8.2. The Company may carry out planned measures that affect the availability of the Services, which is required for technical, maintenance, operational or safety reasons. The Company shall perform such measures promptly and in a manner that limits the disruption.

8.3. The Customer’s or a Buyer’s access to the Service may also be suspended temporarily for the duration of any unscheduled downtime or unavailability for any reason outside the Company´s control, including because of power outages, system or Internet failures, a fault or failure of Customer’s, a User’s or a Buyer’s computer systems or networks; any breach by the Customer or a User of the Agreement or a Buyer of the Buyer Terms of Service; or if it is necessary in order to comply with international and national laws and regulations or the Company’s other contractual obligations. Nevertheless, the Company shall, to the extent possible, inform the Customer when such interruptions may occur.

8.4. The Customer is not entitled to compensation resulting from such limitation or lack of access as described in this Section 8.

8.5. The Company is responsible for development of the Service and reserves the right to decide, in its own discretion, what improvements and technical adjustments to make. The Company is entitled to modify and update, temporarily or permanently, the Service or its functions and features at any time, or the method of providing it, provided that such changes may evidently not affect the Customer negatively. The Company may, even if it would cause inconvenience to the Customer, implement changes in the Services due to security related purposes.

9. Confidentiality

9.1. Each Party undertakes not to disclose, without the consent of the other Party, to a third party, during the term of the Agreement and for a period of three years thereafter, any information regarding the other Party’s business that may be considered a business or professional secret or which according to law is subject to a duty of confidentiality. Company’s pricing information, the Software, all related information and materials and any know-how, process, methodology, tool, analytical method, algorithm or idea associated therewith and/or otherwise utilized by Company in connection with any services furnished or provided by Company to Customer hereunder, including any undertaken and/or created by Company in connection with any such services, and all related information and materials, and any other technical, trade, business or other information disclosed by or on behalf of Company, whether in oral, written, graphic, machine-readable or other form shall always be considered confidential information.

9.2. The confidentiality obligation does not apply to information that (i) was publicly known; (ii) was already known to the Party, or otherwise lawfully in its possession, at the time of disclosure by the other Party; (iii) has been obtained lawfully from a third party; or (iv) must be disclosed by requirement of mandatory law, court order or any competent governmental or other regulatory authority or applicable regulations of any applicable stock exchange.

10. Personal Data

 

10.1. The Company will comply with the Privacy Policy applicable to the Service and applicable data protection laws.

 

10.2. The Company is the data controller for personal data relating to the Customer’s account, such as account credentials and contact and payment information and for any other personal data submitted by the Customer or User when placing an order for or using the Service. The Company will process such personal data in accordance with the Privacy Policy. The Customer accepts and agrees that its and its Users’ use of the Service constitute acceptance of the collection, processing and sharing of the personal data performed by Company in accordance with the Privacy Policy.

◆ **Exercise objective**:
Please reproduce part of the service terms above word for word, beginning at the words "10.2. The Company" and stopping after "Company in accordance with the Privacy Policy.".

◆ **Provided information**:
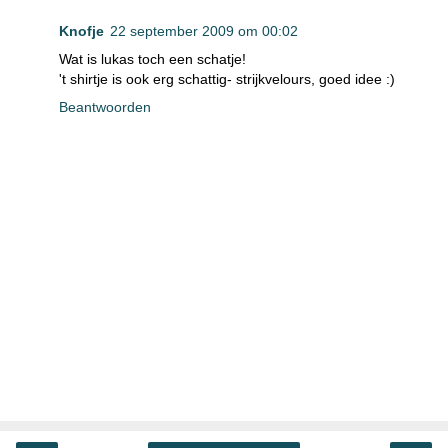
Knofje
22 september 2009 om 00:02
Wat is lukas toch een schatje!
't shirtje is ook erg schattig- strijkvelours, goed idee :)
Beantwoorden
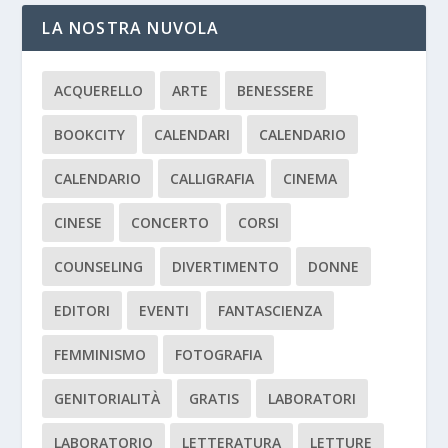
LA NOSTRA NUVOLA
ACQUERELLO
ARTE
BENESSERE
BOOKCITY
CALENDARI
CALENDARIO
CALENDARIO
CALLIGRAFIA
CINEMA
CINESE
CONCERTO
CORSI
COUNSELING
DIVERTIMENTO
DONNE
EDITORI
EVENTI
FANTASCIENZA
FEMMINISMO
FOTOGRAFIA
GENITORIALITÀ
GRATIS
LABORATORI
LABORATORIO
LETTERATURA
LETTURE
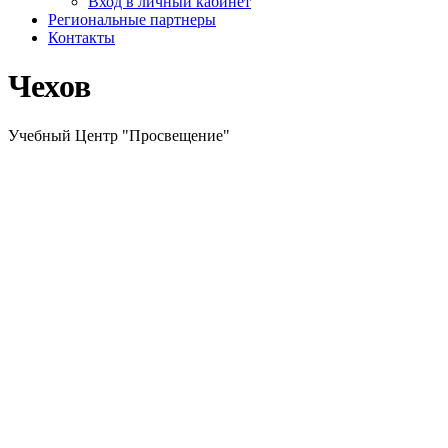
Вход в личный кабинет
Региональные партнеры
Контакты
Чехов
Учебный Центр "Просвещение"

◆ **Response area**:
10.2. The Company is the data controller for personal data relating to the Customer’s account, such as account credentials and contact and payment information and for any other personal data submitted by the Customer or User when placing an order for or using the Service. The Company will process such personal data in accordance with the Privacy Policy. The Customer accepts and agrees that its and its Users’ use of the Service constitute acceptance of the collection, processing and sharing of the personal data performed by Company in accordance with the Privacy Policy.